Lisa Morris, Registered Manager in Kent, talks about her experiences of setting up a new support service in the South East.

We believe strongly that there is always a solution or a different way to respond to opportunities and dilemmas.

The opportunity we were given was to support six men – between the age of 22 and 38, all with mental health issues – through a daily support package of nine shared support hours a day, in smaller packages of support, for seven days a week between 9am and 6pm, in their own homes.

I identified the skills, personal qualities, and interests of the existing staff team drawing on the person-centred thinking tool - Matching Support, so that we could ensure we had the best person to support the men.

The men had been living in mental health acute settings that they now didn’t require. As they needed their own homes, the council, with a housing provider, developed a set of six self-contained flats. After meeting each of the men I found out very quickly that the task and goal based approach that we were used to taking was not going to work. Using a range of person-centred thinking tools to structure conversations, I was able to get a good idea of how best to support them.

We put together what a perfect week would look like with each person, if they were supported in ways that worked for them to remain healthy and safe, as well as including things that were important to them.

Core themes, from what the men told me, were to base support on delivering continuity, building gradual trusting relationships, and being supported by people that have the skills to help them remain well and safe.

The fact that all of the men are now living in their own homes is a real achievement, but it is the little things we are noticing – from people asking for support when they need it, to remaining in contact with family and building on these relationships.

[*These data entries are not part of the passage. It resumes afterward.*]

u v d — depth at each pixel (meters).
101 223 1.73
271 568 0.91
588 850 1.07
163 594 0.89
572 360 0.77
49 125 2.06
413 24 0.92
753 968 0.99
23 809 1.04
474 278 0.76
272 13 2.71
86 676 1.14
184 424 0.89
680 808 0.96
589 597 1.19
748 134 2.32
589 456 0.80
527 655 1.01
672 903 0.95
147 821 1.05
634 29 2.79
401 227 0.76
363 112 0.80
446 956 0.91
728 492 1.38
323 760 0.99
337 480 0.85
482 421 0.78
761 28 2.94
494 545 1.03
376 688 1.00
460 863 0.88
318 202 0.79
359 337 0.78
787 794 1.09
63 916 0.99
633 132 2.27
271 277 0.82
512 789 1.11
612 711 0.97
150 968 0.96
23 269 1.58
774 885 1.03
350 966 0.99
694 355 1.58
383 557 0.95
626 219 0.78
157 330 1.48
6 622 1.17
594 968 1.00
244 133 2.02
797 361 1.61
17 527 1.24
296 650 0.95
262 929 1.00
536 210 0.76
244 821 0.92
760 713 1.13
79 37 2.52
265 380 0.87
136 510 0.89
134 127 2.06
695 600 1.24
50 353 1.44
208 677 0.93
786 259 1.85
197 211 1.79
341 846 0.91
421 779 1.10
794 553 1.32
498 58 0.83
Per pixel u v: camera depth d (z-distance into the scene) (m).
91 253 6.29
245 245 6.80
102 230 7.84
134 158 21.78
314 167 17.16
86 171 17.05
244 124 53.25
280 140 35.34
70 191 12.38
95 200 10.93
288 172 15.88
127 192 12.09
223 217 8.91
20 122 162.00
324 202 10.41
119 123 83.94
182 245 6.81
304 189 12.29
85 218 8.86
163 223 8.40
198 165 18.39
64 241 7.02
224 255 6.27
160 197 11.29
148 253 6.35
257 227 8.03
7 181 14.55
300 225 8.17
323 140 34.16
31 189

If I was going to sum up what I have learnt through providing this support, I would say:

  1. You need to see possibilities and have a ‘can do’ attitude.
  2. Take a chance with others.
  3. Work in partnership with others in a clear and flexible manner – tell people when things are working or when they are not.
  4. Work together to sort out solutions to problems along the way.
  5. Make sure you work in a person-centred manner to see the things that really matter to a person and keep your eye on this so that you do not slip into service-based solutions.
  6. Focus on supporting the team to do more of what they do well.